Principal English Translation:
the head (typically possessed)
Attestations from sources in English:
pa nosonteco = ipan tzonteco = en mi cabeza = on (or in) my head [Fernando Horcasitas found this form was used in the language of dances that were recorded in various pueblos by ethnographers.] (twentieth century)
Fernando Horcasitas, "La Danza de los Tecuanes," Estudios de Cultura Náhuatl 14 (1980), 239–286, see especially p. 256.ca ana, yn jntzontecon mamalti, in oaoanti, ic mjtotiuj: mjtoa, monzontecomaitotia = All severally took with them the head of a captive, a sacrificial victim, and therewith danced. This was called “the dance with severed heads.” (16th century, Mexico City)

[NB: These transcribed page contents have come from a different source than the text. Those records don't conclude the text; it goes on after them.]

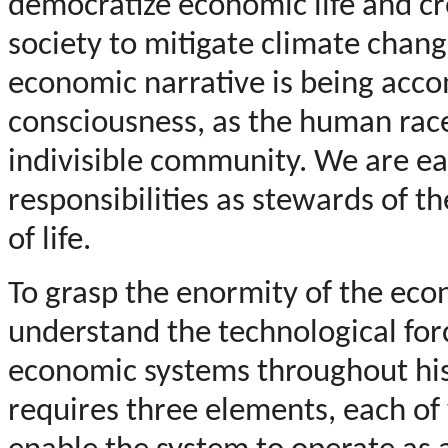
democratize economic life and c
society to mitigate climate chang
economic narrative is being acc
consciousness, as the human race 
indivisible community. We are ea
responsibilities as stewards of t
of life.
To grasp the enormity of the eco
understand the technological for
economic systems throughout his
requires three elements, each of 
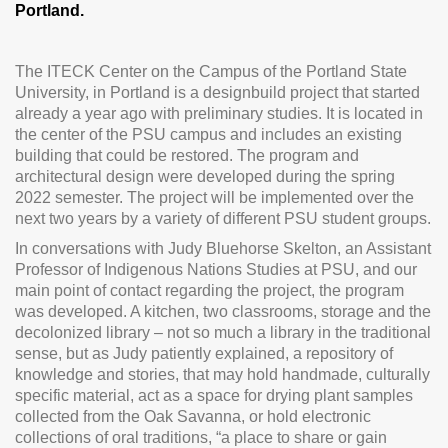
Portland.
The ITECK Center on the Campus of the Portland State
University, in Portland is a designbuild project that started
already a year ago with preliminary studies. It is located in
the center of the PSU campus and includes an existing
building that could be restored. The program and
architectural design were developed during the spring
2022 semester. The project will be implemented over the
next two years by a variety of different PSU student groups.
In conversations with Judy Bluehorse Skelton, an Assistant
Professor of Indigenous Nations Studies at PSU, and our
main point of contact regarding the project, the program
was developed. A kitchen, two classrooms, storage and the
decolonized library – not so much a library in the traditional
sense, but as Judy patiently explained, a repository of
knowledge and stories, that may hold handmade, culturally
specific material, act as a space for drying plant samples
collected from the Oak Savanna, or hold electronic
collections of oral traditions, “a place to share or gain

Fr. Bernardino de Sahagún, Florentine Codex: General History of the Things of New Spain; Book 2—The Ceremonies, No. 14, Part III, eds. and transl. Arthur J. O. Anderson and Charles E. Dibble (Santa Fe and Salt Lake City: School of American Research and the University of Utah, 1951), 53.
Attestations from sources in Spanish:
centetl coyotl ytzontecon = la cabeza de un coyote [dado a los nietos en un testamento] (Tlaxcala, 1581)
Catálogo de documentos escritos en náhuatl, siglo XVI, vol. I (Tlaxcala: Gobierno del Estado de Tlaxcala y el Archivo Histórico del Estado de Tlaxcala, 2013), 275.